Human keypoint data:
______________________________

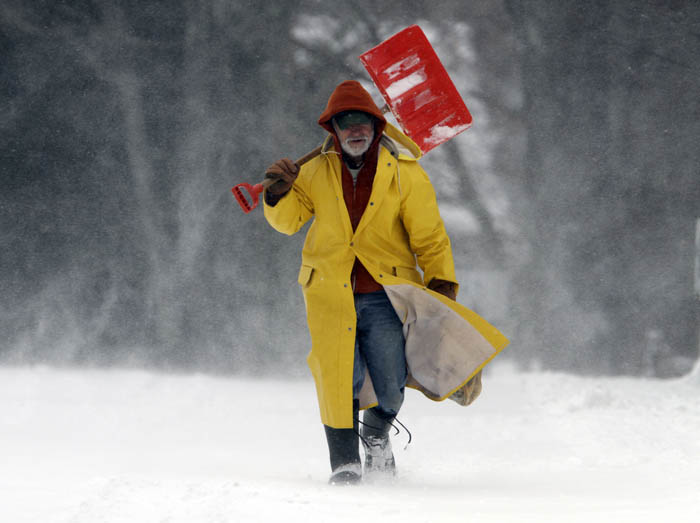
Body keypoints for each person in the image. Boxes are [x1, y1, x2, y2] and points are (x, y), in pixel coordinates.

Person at [263, 80, 507, 485]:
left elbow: (429, 237)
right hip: (328, 293)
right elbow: (287, 223)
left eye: (364, 123)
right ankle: (344, 464)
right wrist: (277, 194)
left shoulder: (405, 173)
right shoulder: (313, 173)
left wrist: (442, 283)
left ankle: (376, 432)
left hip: (385, 295)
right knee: (340, 377)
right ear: (334, 130)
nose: (356, 131)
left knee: (391, 383)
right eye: (347, 124)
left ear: (377, 127)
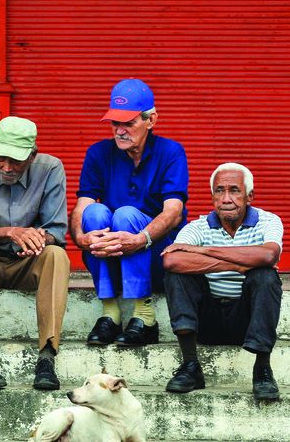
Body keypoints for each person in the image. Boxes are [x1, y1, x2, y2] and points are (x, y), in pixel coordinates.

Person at [70, 78, 188, 347]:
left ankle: (145, 317)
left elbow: (175, 212)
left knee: (125, 214)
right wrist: (80, 238)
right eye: (115, 123)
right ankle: (110, 313)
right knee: (95, 213)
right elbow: (83, 204)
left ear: (151, 120)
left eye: (129, 123)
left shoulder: (170, 152)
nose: (120, 131)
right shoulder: (98, 153)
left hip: (156, 256)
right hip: (113, 254)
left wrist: (142, 239)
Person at [0, 116, 70, 391]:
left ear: (32, 155)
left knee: (57, 255)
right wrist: (11, 231)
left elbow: (56, 229)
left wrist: (36, 237)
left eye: (16, 161)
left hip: (28, 261)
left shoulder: (51, 168)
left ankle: (47, 355)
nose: (7, 167)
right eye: (1, 158)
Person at [162, 163, 282, 400]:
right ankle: (191, 366)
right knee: (176, 275)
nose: (226, 198)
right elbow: (172, 261)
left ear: (249, 197)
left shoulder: (268, 221)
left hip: (246, 322)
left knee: (265, 275)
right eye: (219, 191)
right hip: (208, 320)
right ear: (213, 196)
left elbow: (268, 255)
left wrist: (204, 251)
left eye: (234, 190)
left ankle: (262, 370)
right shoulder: (197, 226)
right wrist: (241, 262)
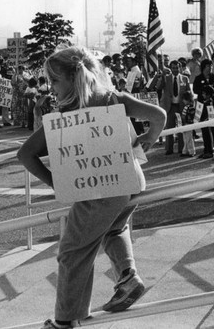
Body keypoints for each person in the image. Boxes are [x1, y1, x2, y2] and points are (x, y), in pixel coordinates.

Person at [17, 46, 166, 329]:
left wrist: (59, 184)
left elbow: (25, 154)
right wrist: (149, 137)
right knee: (114, 228)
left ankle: (64, 322)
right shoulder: (112, 98)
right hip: (132, 181)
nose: (52, 88)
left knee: (73, 251)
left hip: (100, 190)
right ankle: (127, 276)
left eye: (55, 81)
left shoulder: (67, 114)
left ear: (73, 79)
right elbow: (158, 115)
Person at [156, 59, 192, 155]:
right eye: (173, 68)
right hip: (169, 106)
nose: (175, 70)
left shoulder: (185, 79)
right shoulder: (166, 78)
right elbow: (158, 87)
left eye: (177, 68)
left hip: (180, 106)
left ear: (180, 68)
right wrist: (162, 75)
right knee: (169, 127)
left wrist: (189, 104)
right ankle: (169, 148)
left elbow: (189, 93)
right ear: (170, 68)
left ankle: (181, 148)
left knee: (180, 127)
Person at [199, 85, 214, 159]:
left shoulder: (210, 103)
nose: (202, 95)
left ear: (208, 95)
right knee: (205, 137)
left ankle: (210, 151)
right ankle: (205, 151)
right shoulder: (205, 102)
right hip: (203, 122)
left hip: (208, 123)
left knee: (209, 136)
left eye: (204, 93)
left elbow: (210, 113)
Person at [180, 90, 196, 157]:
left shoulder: (191, 107)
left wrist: (187, 120)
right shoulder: (186, 106)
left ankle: (191, 151)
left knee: (189, 138)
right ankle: (185, 151)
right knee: (185, 138)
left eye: (184, 99)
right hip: (184, 123)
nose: (183, 101)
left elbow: (191, 116)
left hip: (188, 124)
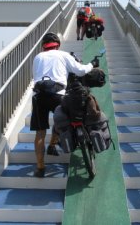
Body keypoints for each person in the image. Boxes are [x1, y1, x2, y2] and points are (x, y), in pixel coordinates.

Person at [30, 32, 99, 177]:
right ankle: (53, 145)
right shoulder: (63, 55)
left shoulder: (37, 57)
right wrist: (91, 64)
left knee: (40, 132)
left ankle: (40, 167)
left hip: (38, 96)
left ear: (43, 46)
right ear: (58, 45)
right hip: (58, 94)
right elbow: (80, 71)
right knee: (62, 120)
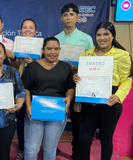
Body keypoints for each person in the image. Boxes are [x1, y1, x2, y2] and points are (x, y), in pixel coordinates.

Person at [73, 21, 133, 160]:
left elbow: (126, 80)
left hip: (110, 100)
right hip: (89, 99)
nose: (102, 37)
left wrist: (118, 96)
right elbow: (82, 77)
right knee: (84, 139)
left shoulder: (122, 55)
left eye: (106, 34)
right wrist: (77, 78)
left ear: (112, 36)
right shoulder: (86, 55)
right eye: (99, 34)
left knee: (105, 140)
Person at [22, 37, 75, 160]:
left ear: (60, 50)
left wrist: (69, 97)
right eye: (49, 48)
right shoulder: (32, 67)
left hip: (57, 111)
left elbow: (71, 87)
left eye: (56, 49)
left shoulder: (65, 68)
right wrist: (28, 105)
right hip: (35, 111)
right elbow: (26, 88)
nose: (53, 52)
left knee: (50, 149)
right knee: (31, 149)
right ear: (43, 50)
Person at [55, 3, 94, 159]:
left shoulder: (86, 39)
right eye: (65, 14)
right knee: (56, 117)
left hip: (79, 86)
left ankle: (76, 151)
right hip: (59, 84)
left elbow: (92, 63)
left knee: (78, 120)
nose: (68, 17)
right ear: (61, 18)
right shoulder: (56, 39)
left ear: (77, 17)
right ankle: (53, 147)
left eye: (72, 14)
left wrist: (79, 70)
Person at [15, 18, 38, 160]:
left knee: (35, 121)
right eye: (25, 27)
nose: (27, 30)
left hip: (36, 93)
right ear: (21, 31)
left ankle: (33, 149)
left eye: (31, 27)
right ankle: (22, 149)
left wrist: (35, 64)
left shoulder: (42, 51)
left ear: (36, 31)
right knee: (21, 121)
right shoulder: (15, 50)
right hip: (19, 91)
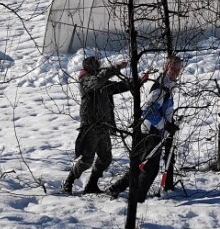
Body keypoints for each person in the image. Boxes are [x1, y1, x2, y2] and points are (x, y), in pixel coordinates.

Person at [61, 56, 147, 195]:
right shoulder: (86, 80)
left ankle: (91, 185)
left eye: (97, 64)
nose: (97, 66)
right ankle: (69, 182)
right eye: (94, 64)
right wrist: (115, 67)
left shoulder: (103, 81)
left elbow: (119, 86)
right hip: (90, 126)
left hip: (104, 126)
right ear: (87, 67)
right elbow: (97, 82)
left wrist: (138, 81)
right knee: (86, 161)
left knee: (105, 158)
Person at [106, 55, 183, 202]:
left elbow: (164, 109)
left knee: (141, 165)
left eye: (178, 70)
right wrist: (165, 126)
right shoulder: (160, 86)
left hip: (152, 130)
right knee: (149, 169)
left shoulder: (168, 85)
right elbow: (148, 110)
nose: (175, 72)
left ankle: (116, 188)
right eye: (173, 68)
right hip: (150, 131)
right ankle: (136, 199)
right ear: (166, 67)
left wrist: (169, 125)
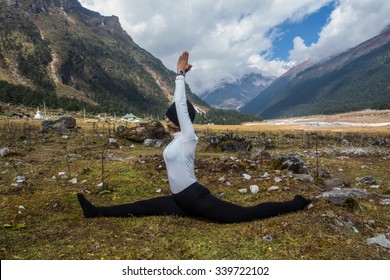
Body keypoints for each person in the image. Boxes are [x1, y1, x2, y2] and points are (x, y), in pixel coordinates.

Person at [77, 51, 311, 223]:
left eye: (169, 117)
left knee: (242, 215)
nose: (165, 120)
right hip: (179, 199)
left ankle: (296, 203)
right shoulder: (177, 138)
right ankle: (95, 211)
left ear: (178, 120)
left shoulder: (189, 136)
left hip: (195, 197)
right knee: (141, 207)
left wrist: (180, 75)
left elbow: (180, 104)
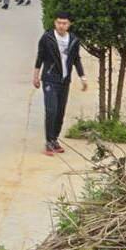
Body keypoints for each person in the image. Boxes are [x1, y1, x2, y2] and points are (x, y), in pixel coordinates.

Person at [33, 12, 88, 155]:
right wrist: (36, 76)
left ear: (69, 24)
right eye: (59, 23)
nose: (61, 26)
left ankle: (54, 139)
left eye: (64, 23)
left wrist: (82, 77)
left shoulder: (74, 40)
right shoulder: (47, 38)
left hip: (64, 80)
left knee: (60, 112)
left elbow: (76, 59)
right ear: (55, 23)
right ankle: (48, 142)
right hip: (50, 78)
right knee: (51, 110)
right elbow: (40, 57)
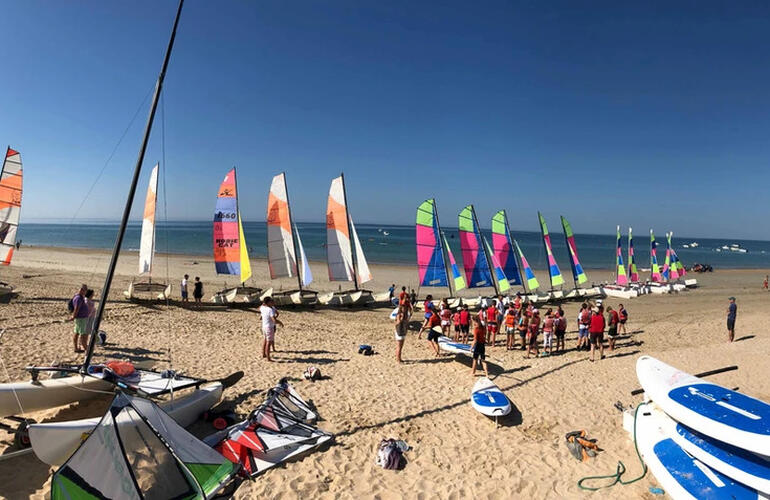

______________________________

* EXERCISE INSTRUCTIONS *
The reply should hold exactly the lines above, starting at the line with "right ankle: (191, 366)" and ending at the line with "left hip: (188, 124)", and no pictures.

* ANSWER TO THE EXERCISE *
right ankle: (191, 366)
right knee: (176, 275)
nose: (226, 198)
right elbow: (172, 261)
left ear: (249, 197)
left shoulder: (268, 221)
left hip: (246, 322)
left knee: (265, 275)
right eye: (219, 191)
right hip: (208, 320)
right ear: (213, 196)
left elbow: (268, 255)
left wrist: (204, 251)
left eye: (234, 190)
left ankle: (262, 370)
right shoulder: (197, 226)
right wrist: (241, 262)
Body keypoints for each person in the image. Boxes are [x1, y1, x2, y2] and points are (x, y), in pixel coordinates.

Person at [17, 46, 166, 329]:
left wrist: (59, 184)
left elbow: (25, 154)
right wrist: (149, 137)
right knee: (114, 228)
left ankle: (64, 322)
right shoulder: (112, 98)
right hip: (132, 181)
nose: (52, 88)
left knee: (73, 251)
left hip: (100, 190)
right ankle: (127, 276)
left eye: (55, 81)
left shoulder: (67, 114)
left ear: (73, 79)
right elbow: (158, 115)
Person at [156, 59, 192, 155]:
right eye: (173, 68)
right hip: (169, 106)
nose: (175, 70)
left shoulder: (185, 79)
right shoulder: (166, 78)
right elbow: (158, 87)
left eye: (177, 68)
left hip: (180, 106)
left ear: (180, 68)
right wrist: (162, 75)
right knee: (169, 127)
left wrist: (189, 104)
right ankle: (169, 148)
left elbow: (189, 93)
right ear: (170, 68)
left ankle: (181, 148)
left knee: (180, 127)
Person at [199, 85, 214, 159]:
left shoulder: (210, 103)
nose: (202, 95)
left ear: (208, 95)
right knee: (205, 137)
left ankle: (210, 151)
right ankle: (205, 151)
right shoulder: (205, 102)
right hip: (203, 122)
left hip: (208, 123)
left knee: (209, 136)
left eye: (204, 93)
left elbow: (210, 113)
Person at [180, 90, 196, 157]:
left shoulder: (191, 107)
left wrist: (187, 120)
right shoulder: (186, 106)
left ankle: (191, 151)
left knee: (189, 138)
right ankle: (185, 151)
right knee: (185, 138)
left eye: (184, 99)
right hip: (184, 123)
nose: (183, 101)
left elbow: (191, 116)
left hip: (188, 124)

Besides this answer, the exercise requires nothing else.